Muscovites are not the only feature of the city that will characterize my prevailing impression of the place. There were also fantastic museums (especially if you can read Cyrillic, or better yet Russian), and iconic buildings that are some of the most identifiable places on earth. There are galleries with works by Russian masters, and places of great historical significance.
The buildings that make the biggest impression however are the cathedrals. They are all over the place, many having survived the seventy year experiment in an atheist communist society, while others perished and were reconstructed. The most colossal reconstruction was that of the Cathedral of Christ the Saviour which Stalin had razed to the ground in order to construct a swimming pool. The Cathedrals are great to visit, most being colourful, painted wall to wall and floor to ceiling with the orthodox pantheon (well, what I mean is Jesus, Mary, Angels, and Saints). Throughout the day, the bells of the cathedrals can be heard chiming in many quarters of the city.

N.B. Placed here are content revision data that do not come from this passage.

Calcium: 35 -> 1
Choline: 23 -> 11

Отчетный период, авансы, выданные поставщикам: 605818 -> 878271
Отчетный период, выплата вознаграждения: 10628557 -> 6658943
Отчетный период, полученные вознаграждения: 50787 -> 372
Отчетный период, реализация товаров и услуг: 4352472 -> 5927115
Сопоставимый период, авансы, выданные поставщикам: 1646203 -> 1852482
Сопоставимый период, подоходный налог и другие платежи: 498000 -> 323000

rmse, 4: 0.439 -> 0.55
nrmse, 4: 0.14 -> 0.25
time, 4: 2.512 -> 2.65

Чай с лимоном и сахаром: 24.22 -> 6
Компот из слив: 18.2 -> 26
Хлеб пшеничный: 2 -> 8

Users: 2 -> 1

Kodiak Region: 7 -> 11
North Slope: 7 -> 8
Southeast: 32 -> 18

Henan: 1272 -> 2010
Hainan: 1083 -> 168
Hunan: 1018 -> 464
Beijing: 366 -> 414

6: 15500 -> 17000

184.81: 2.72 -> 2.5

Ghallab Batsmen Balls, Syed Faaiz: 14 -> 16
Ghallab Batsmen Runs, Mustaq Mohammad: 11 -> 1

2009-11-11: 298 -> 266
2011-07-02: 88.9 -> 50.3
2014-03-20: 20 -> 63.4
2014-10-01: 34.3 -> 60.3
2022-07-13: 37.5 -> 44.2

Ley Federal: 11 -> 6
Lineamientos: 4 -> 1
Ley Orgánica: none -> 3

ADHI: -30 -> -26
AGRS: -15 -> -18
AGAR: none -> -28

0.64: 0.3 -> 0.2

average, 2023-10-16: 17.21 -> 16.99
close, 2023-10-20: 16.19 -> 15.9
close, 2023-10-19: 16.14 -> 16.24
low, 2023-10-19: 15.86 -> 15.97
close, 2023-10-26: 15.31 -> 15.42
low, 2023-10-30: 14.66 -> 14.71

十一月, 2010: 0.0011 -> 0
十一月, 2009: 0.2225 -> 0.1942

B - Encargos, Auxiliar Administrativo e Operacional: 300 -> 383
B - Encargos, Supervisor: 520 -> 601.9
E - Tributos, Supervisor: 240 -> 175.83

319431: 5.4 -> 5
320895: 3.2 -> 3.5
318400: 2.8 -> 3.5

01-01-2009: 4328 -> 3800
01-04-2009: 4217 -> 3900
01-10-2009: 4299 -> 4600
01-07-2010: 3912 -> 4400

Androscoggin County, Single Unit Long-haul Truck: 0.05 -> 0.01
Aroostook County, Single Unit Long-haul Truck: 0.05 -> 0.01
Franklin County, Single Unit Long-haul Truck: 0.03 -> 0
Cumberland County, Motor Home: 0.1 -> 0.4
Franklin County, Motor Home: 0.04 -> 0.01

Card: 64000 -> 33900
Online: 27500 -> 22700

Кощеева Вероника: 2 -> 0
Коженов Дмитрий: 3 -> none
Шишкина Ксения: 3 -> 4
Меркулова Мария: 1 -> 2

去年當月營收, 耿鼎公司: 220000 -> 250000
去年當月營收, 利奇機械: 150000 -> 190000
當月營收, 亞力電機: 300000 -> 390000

Alas the time had come to say goodbye to this grand city, and to move on to the northernmost point of my journey. It’s just past five now and soon it will be light out. That is my cue to hit the metro and scour the streets for a place to stay. I am travelling without a guidebook which is great adventure but also promotes uncertainty and disorganization. The lack of reliable information is also the principal factor that led me to wind up at such a dive in Moscow. It had a prime location, but I think my mattress was stuffed with barbed wire. Hopefully I can do better here.